# Thread: Discrete and Combinatorial Math - Combination with Repetitions

1. ## Discrete and Combinatorial Math - Combination with Repetitions

I need a bit of help with a problem. I am pretty sure I know what formula I should use, I just don't know how.
Question:
Find the coefficient of $v^2w^4xz$ in the expansion of $(3v + 2w + x + y + z)^8$
I think I need to use $(a_1 + a_2 + ... + a_n)^r = \Sigma \binom{r}{x_1 x_2 ... x_n} a^{x_1}_1 a^{x_2}_2 ... a^{x_n}_n$ but I am not sure. Any help would be great! I have already looked thought the book and there isn't any other problems of this sort that I can find, and this book does not have a students solution manual.

2. In $(x_1+...+x_k)^n$ the coefficient of $x_1^{a_1}...x_k^{a_k}$ is $\frac{n!}{(a_1)!...(a_k)!}$.

This means the coefficent here is: $\frac{8!}{2!4!1!1!}$

EDIT: Wrong answer. Also, it should be $k=5$ and not $k=4$.

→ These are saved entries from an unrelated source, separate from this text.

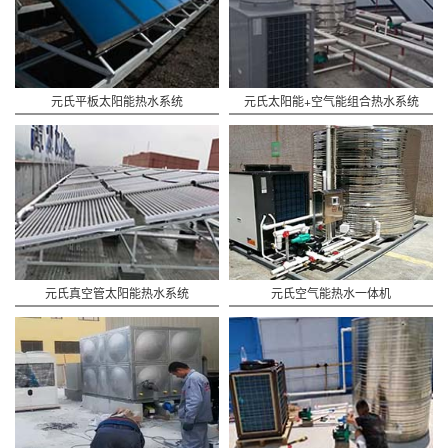
元氏平板太阳能热水系统
元氏太阳能+空气能组合热水系统
元氏真空管太阳能热水系统
元氏空气能热水一体机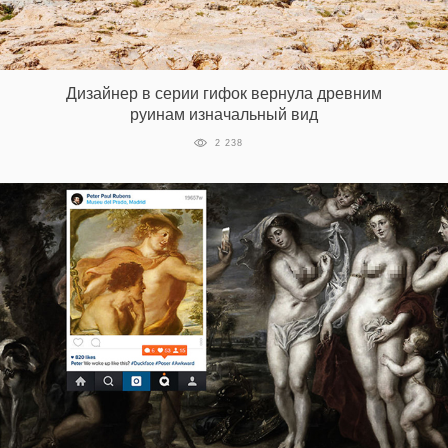
Дизайнер в серии гифок вернула древним
руинам изначальный вид
2 238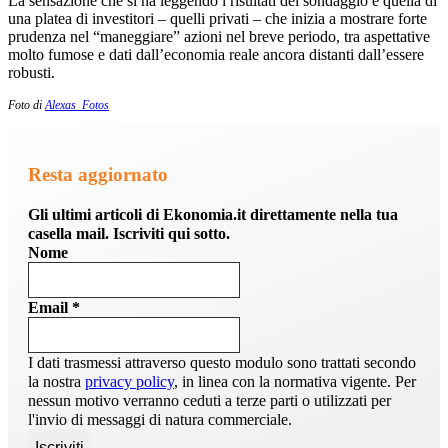
La sensazione che si ha leggendo i risultati del sondaggio è quella di
una platea di investitori – quelli privati – che inizia a mostrare forte
prudenza nel “maneggiare” azioni nel breve periodo, tra aspettative
molto fumose e dati dall’economia reale ancora distanti dall’essere
robusti.
Foto di
Alexas_Fotos
Resta aggiornato
Gli ultimi articoli di Ekonomia.it direttamente nella tua
casella mail. Iscriviti qui sotto.
Nome
Email
*
I dati trasmessi attraverso questo modulo sono trattati secondo
la nostra
privacy policy
, in linea con la normativa vigente. Per
nessun motivo verranno ceduti a terze parti o utilizzati per
l'invio di messaggi di natura commerciale.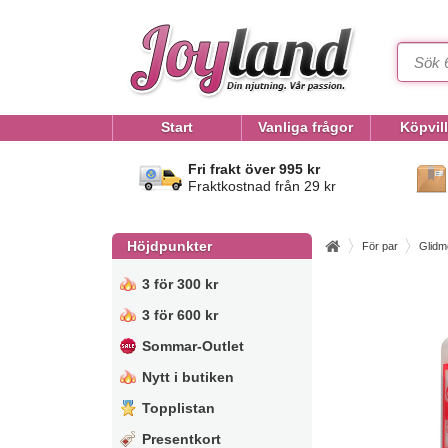
Start
Vanliga frågor
Köpvil
Fri frakt över 995 kr
Fraktkostnad från 29 kr
Höjdpunkter
För par
Glidm
3 för 300 kr
3 för 600 kr
Sommar-Outlet
Nytt i butiken
Topplistan
Presentkort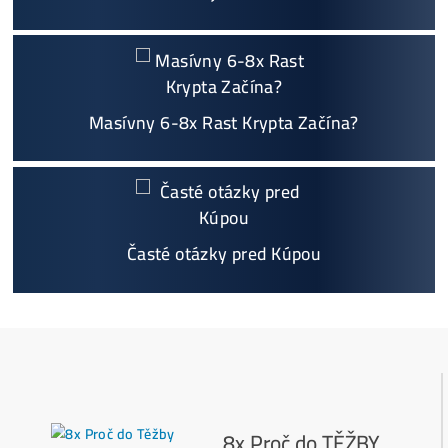
m, kalkuláciou ziskov, ktoré krypto sa oplatí, zal
oženie účtov..
Napojenie
a spustenie minerov od nás
ZADARM
O
Podrobnosti - 12x
Prečo Nakupovať u Nás - TU
Najčítanejšie
Ako to Celé Funguje?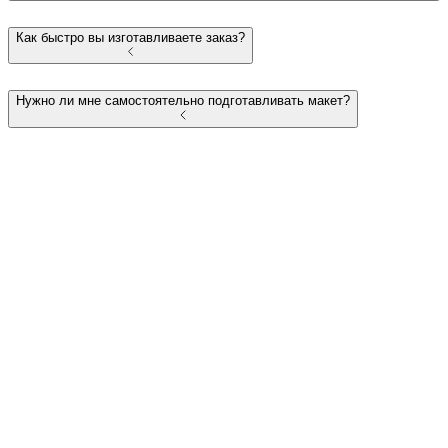
Как быстро вы изготавливаете заказ?
Нужно ли мне самостоятельно подготавливать макет?
+375 (29) 752-02-04
Пн-Пт: 9:00 - 18:00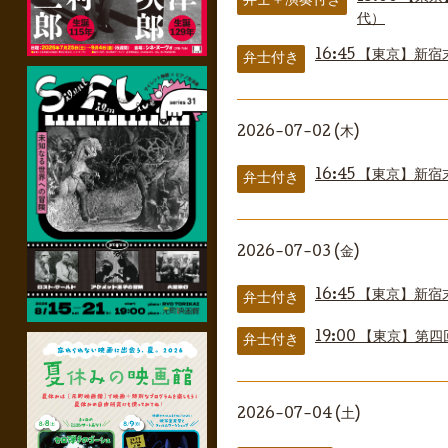
弁士＋演奏付き
代）
16:45
【東京】新宿
弁士付き
2026-07-02 (木)
16:45
【東京】新宿
弁士付き
2026-07-03 (金)
16:45
【東京】新宿
弁士付き
19:00
【東京】第四
弁士付き
2026-07-04 (土)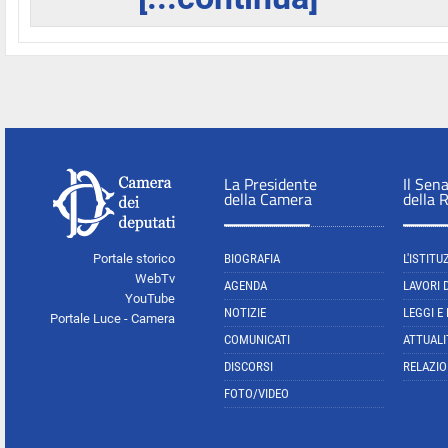
La Presidente
Il Sen
della Camera
della 
Portale storico
BIOGRAFIA
L'ISTITU
WebTv
AGENDA
LAVORI 
YouTube
NOTIZIE
LEGGI E
Portale Luce - Camera
COMUNICATI
ATTUALI
DISCORSI
RELAZIO
FOTO/VIDEO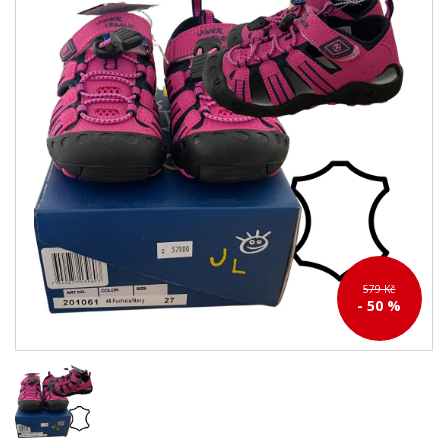
579 Kč
- 50 %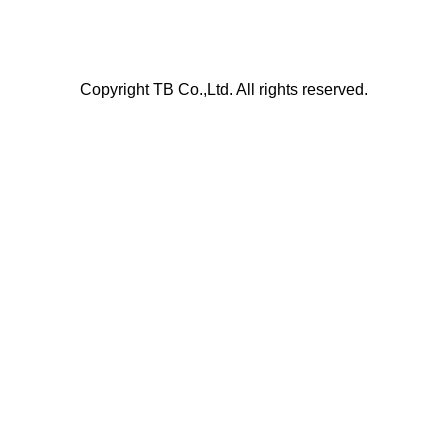
Copyright TB Co.,Ltd. All rights reserved.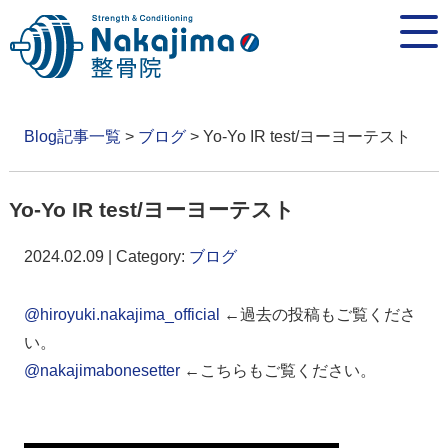
Blog記事一覧
>
ブログ
> Yo-Yo IR test/ヨーヨーテスト
Yo-Yo IR test/ヨーヨーテスト
2024.02.09 | Category:
ブログ
@hiroyuki.nakajima_official
←過去の投稿もご覧くださ
い。
@nakajimabonesetter
←こちらもご覧ください。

3. $\frac{8!}{2!4!1!1!}$ gives me 840. I have derive and when I expand $v^2w^4xz$ I get 120960 for the coeffiction. Are you sure about that solution?

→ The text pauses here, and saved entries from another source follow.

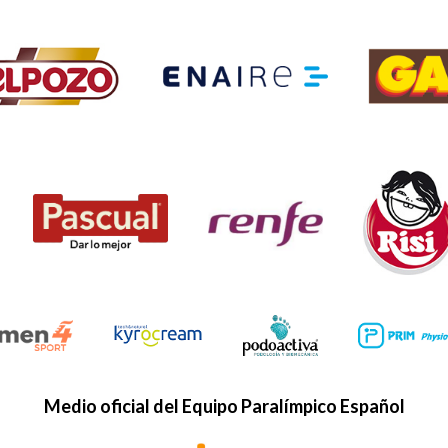
Medio oficial del Equipo Paralímpico Español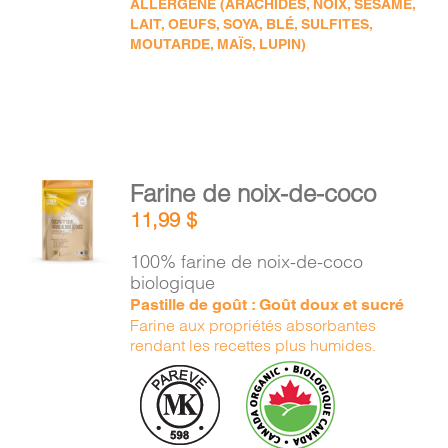
ALLERGÈNE (ARACHIDES, NOIX, SÉSAME,
LAIT, OEUFS, SOYA, BLÉ, SULFITES,
MOUTARDE, MAÏS, LUPIN)
AJOUTER
Farine de noix-de-coco
AU
11,99
$
PANIER
/
100% farine de noix-de-coco
DÉTAILS
biologique
Pastille de goût : Goût doux et sucré
Farine aux propriétés absorbantes
rendant les recettes plus humides.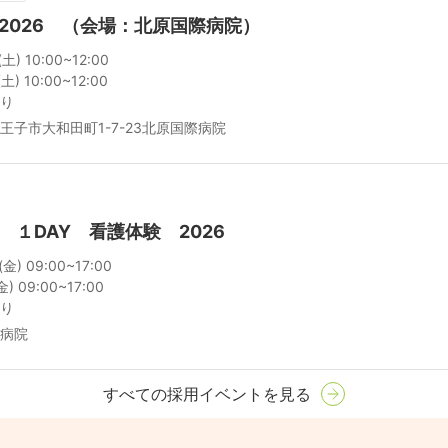
2026 （会場：北原国際病院）
) 10:00~12:00

) 10:00~12:00

り
王子市大和田町1-7-23北原国際病院
１DAY 看護体験 2026
) 09:00~17:00

 09:00~17:00

り
病院
すべての採用イベントを見る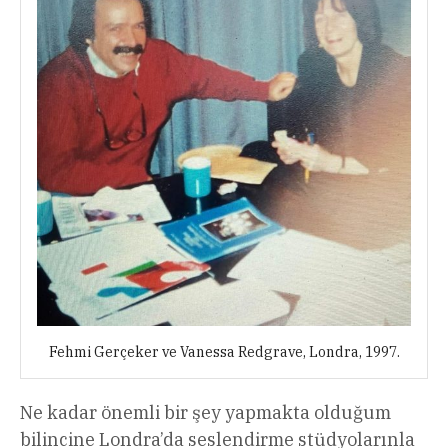
Fehmi Gerçeker ve Vanessa Redgrave, Londra, 1997.
Ne kadar önemli bir şey yapmakta olduğum
bilincine Londra’da seslendirme stüdyolarınla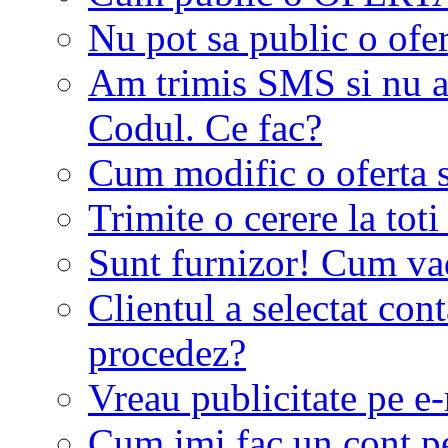
Nu pot sa public o ofer
Am trimis SMS si nu a
Codul. Ce fac?
Cum modific o oferta 
Trimite o cerere la tot
Sunt furnizor! Cum vad 
Clientul a selectat co
procedez?
Vreau publicitate pe e-
Cum imi fac un cont p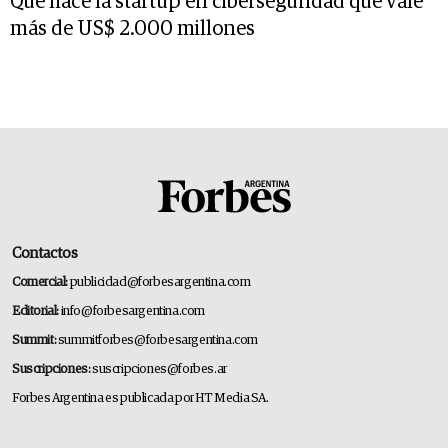
Qué hace la startup en ciberseguridad que vale
más de US$ 2.000 millones
Contactos
Comercial:
publicidad@forbesargentina.com
Editorial:
info@forbesargentina.com
Summit:
summitforbes@forbesargentina.com
Suscripciones:
suscripciones@forbes.ar
Forbes Argentina es publicada por HT Media SA.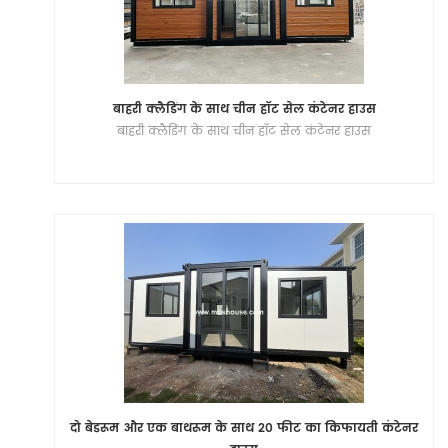
बाहरी क्लैडिंग के साथ चीन हॉट सेल कंटेनर हाउस
बाहरी क्लैडिंग के साथ चीन हॉट सेल कंटेनर हाउस
दो बेडरूम और एक बाथरूम के साथ 20 फीट का किफायती कंटेनर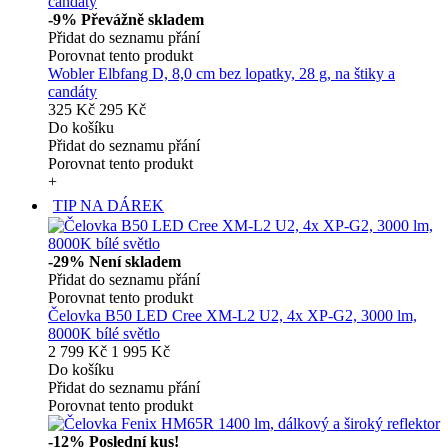
-9%
Převážně skladem
Přidat do seznamu přání
Porovnat tento produkt
Wobler Elbfang D, 8,0 cm bez lopatky, 28 g, na štiky a
candáty
325 Kč
295 Kč
Do košíku
Přidat do seznamu přání
Porovnat tento produkt
+
TIP NA DÁREK
-29%
Není skladem
Přidat do seznamu přání
Porovnat tento produkt
Čelovka B50 LED Cree XM-L2 U2, 4x XP-G2, 3000 lm,
8000K bílé světlo
2 799 Kč
1 995 Kč
Do košíku
Přidat do seznamu přání
Porovnat tento produkt
-12%
Poslední kus!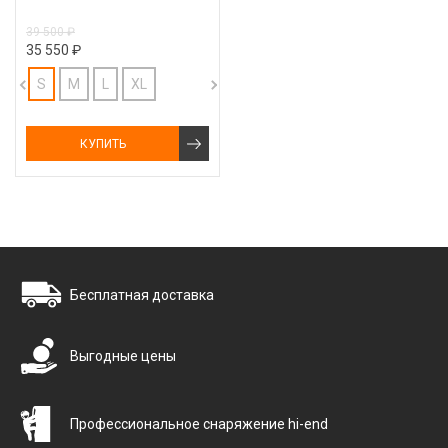
39 500 ₽
35 550 ₽
S
M
L
XL
КУПИТЬ
Бесплатная доставка
Выгодные цены
Профессиональное снаряжение hi-end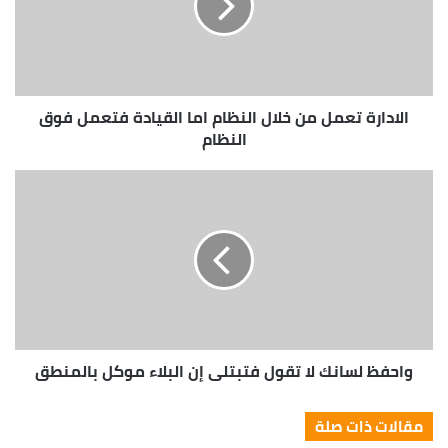
must believe. When you believe, you will succeed.
Don’t wait. The time will never be just
right!
الادارة تعمل من خلال النظام اما القيادة فتعمل فوق
النظام
You should never complain, complaining is a weak
emotion, you got life, we breathing, we blessed.
Surround yourself with angels. They never said winning
was easy. Some people can’t handle success, I can. Look
at the sunset, life is amazing, life is beautiful, life is what
you make it. Life is what you make it, so let’s make it.
You should never complain, complaining is a weak
emotion, you got life, we breathing, we blessed.
واحفظ لسانك لا تقول فتبتلى إن البلاء موكل بالمنطق
Great things in business are never done by one
person. They’re done by a team of people.
مقالات ذات صلة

4. Originally Posted by ThePerfectHacker
In $(x_1+...+x_k)^n$ the coefficient of $x_1^{a_1}...x_k^{a_k}$ is $\frac{n!}{(a_1)!...(a_k)!}$.

This means the coefficent here is: $\frac{8!}{2!4!1!1!}$
TPH has made an error here (and look, out the window, a flying pig).

The formula (called the multinomial theorem) is correct, but its application to your specific question needs tweaking: you have $3x_1$ rather than $x_1$ and $2x_2$ rather than $x_2$ .....

Think about the small changes that will make to the answer given by TPH.

5. I got it!
$840 \times 3^2 \times 2^4 = 120960$

Thank you guys so much, I finally understand this. Now I just wish you guys were here to help me go over my notes and help me study Oh well. Thank you. I will be coming back when I need help with things, this is a lot better help than I get from other people.